─── Dataset extract

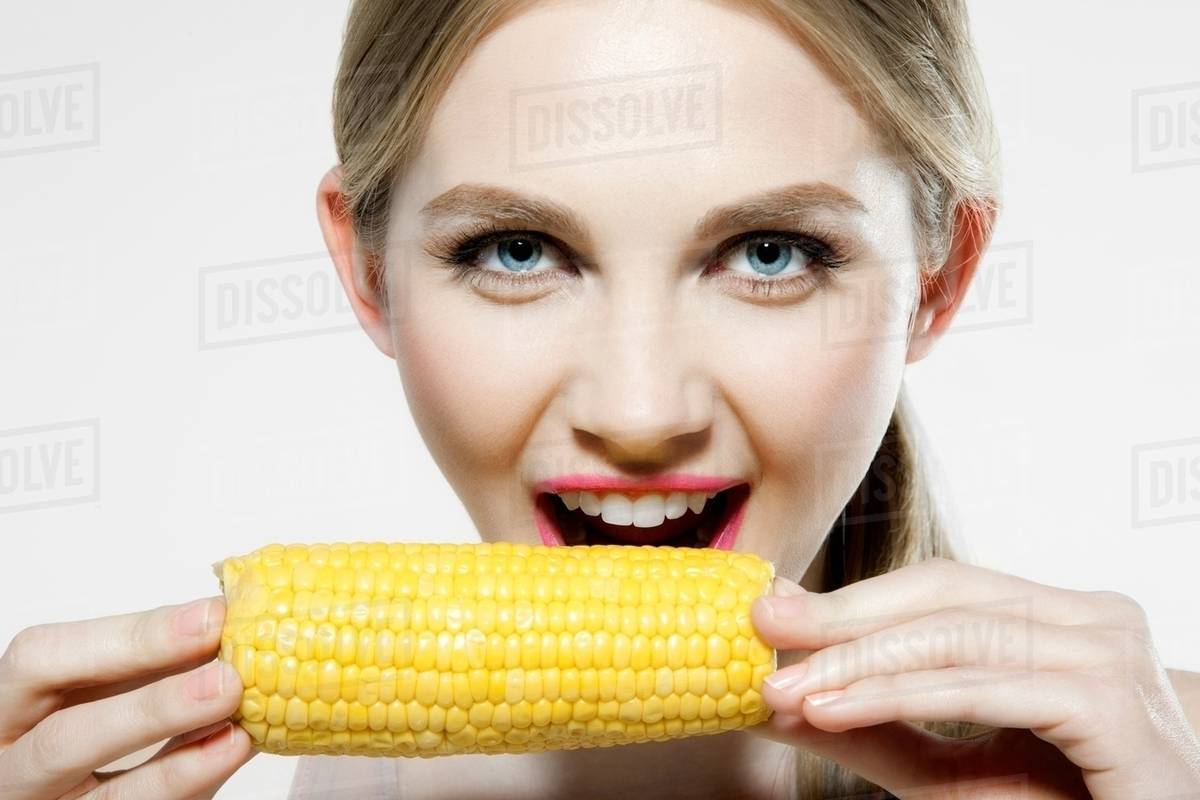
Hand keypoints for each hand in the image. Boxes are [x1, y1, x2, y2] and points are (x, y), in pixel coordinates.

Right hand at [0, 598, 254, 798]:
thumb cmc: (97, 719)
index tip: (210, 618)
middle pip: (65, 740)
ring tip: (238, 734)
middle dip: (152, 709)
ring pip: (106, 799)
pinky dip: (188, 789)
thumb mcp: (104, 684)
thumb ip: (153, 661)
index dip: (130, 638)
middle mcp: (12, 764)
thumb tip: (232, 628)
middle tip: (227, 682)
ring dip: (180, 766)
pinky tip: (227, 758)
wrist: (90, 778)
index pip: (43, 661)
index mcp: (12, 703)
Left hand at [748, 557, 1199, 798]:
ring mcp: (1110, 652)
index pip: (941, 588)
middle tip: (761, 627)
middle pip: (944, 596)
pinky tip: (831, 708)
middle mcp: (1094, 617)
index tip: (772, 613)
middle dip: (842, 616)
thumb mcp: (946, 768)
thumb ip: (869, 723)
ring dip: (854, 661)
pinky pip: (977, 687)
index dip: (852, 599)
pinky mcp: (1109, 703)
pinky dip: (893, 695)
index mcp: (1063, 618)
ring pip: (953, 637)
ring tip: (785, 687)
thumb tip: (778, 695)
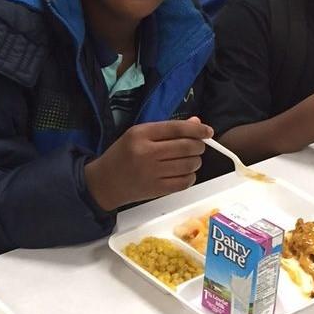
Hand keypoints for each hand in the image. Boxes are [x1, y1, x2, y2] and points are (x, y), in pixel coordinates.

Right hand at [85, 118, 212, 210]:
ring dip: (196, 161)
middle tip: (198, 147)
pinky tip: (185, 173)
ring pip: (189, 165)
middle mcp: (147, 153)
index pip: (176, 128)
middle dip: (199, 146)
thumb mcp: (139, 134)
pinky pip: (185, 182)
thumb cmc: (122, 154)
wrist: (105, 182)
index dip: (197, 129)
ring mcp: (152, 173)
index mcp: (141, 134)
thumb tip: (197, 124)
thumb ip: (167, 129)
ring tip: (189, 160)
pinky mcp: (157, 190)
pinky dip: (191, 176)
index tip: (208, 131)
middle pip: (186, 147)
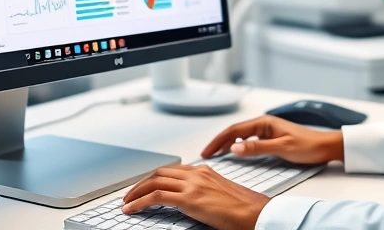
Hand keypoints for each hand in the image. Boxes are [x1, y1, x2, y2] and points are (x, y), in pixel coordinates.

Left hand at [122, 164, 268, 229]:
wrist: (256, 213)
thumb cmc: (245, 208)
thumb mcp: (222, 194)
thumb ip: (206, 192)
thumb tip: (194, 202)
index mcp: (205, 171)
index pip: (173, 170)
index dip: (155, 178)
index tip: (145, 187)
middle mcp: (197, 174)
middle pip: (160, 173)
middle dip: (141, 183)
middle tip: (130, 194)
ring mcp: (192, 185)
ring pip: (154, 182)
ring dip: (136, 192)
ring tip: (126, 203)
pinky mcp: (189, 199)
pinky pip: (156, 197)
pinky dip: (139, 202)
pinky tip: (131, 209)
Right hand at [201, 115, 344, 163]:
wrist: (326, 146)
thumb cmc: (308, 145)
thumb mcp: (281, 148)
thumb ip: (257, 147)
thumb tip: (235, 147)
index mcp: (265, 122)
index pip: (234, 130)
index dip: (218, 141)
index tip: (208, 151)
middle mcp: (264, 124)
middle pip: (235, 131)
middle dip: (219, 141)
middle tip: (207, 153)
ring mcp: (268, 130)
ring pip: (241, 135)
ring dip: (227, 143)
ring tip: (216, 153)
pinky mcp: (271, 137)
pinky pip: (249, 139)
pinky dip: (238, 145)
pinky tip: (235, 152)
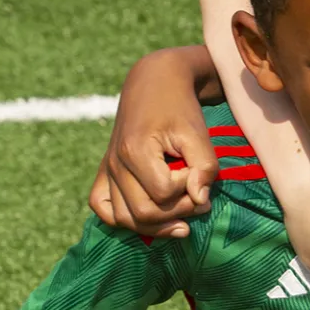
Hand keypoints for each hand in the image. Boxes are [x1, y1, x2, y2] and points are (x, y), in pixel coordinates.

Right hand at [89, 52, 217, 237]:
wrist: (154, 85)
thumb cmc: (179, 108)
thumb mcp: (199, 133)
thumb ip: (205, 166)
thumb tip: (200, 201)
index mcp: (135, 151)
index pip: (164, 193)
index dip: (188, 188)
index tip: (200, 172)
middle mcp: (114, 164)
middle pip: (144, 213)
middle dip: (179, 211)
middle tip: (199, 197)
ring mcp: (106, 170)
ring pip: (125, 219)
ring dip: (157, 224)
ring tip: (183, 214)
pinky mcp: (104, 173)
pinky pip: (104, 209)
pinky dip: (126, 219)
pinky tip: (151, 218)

──────

Aim of the task »
Say how many lines in the data hold the string "Right", and say nothing else.

Solution to the problem »
4